The CIA also was advised of this. Nevertheless, it prompted anonymous CIA sources to launch through the press an erroneous diatribe that I and others were trying to set up a "rogue" operation within the Office of the Undersecretary of Defense for Policy to bypass the CIA.

Ironically, Syria had offered to stage some 5,000 U.S. troops to go into Iraq under the unconditional terms to search for WMD. U.S. troops could have walked into Iraq without firing a shot.

These developments may explain CIA efforts to portray as a "rogue" operation the effort to bring the Iraqi terms to the attention of Defense policymakers. The terms came through a channel over which CIA had no control, though many of the CIA's own sources were involved.
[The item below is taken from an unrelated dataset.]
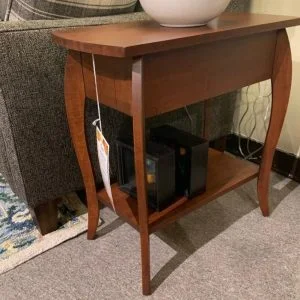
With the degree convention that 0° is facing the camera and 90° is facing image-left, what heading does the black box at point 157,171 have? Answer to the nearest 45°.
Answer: approximately 45°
Authorities who know Middle East methods are very aware of similar back channels. The New York Times reported, "Many Arab leaders have traditionally placed a high value on secret communications, though such informal arrangements are sometimes considered suspect in Washington."

It is hard to understand why Washington would be suspicious of such an approach. In October 1962, for example, the Soviets worked through an unofficial intermediary, John Scali of ABC News, to resolve the Cuban missile crisis.

All this may strongly suggest the CIA manipulated the information that led the United States into war with Iraq.

Former CIA Director George Tenet first briefed President Bush in December 2002 on Iraq's WMD program. When Mr. Bush expressed skepticism over the analysis, Mr. Tenet said the evidence was a "slam dunk."

This statement followed a September 2002 CIA National Intelligence Estimate saying the same thing. Until then, the concern about Iraq centered on its support for terror.

Given his trust of Mr. Tenet, Mr. Bush shifted the basis for war with Iraq from terrorist support to WMD.

Numerous published accounts attest to the CIA's opposition to U.S. action in Iraq. Given that opposition, CIA undertook to see the Bush administration fail.

The CIA willfully disseminated bad information about Iraq's WMD program. It also undermined back-channel opportunities to avert war in an effort to discredit the Bush administration with which it by then had declared open political warfare.

F. Michael Maloof is a former senior security policy analyst in the Office of the Defense Secretary.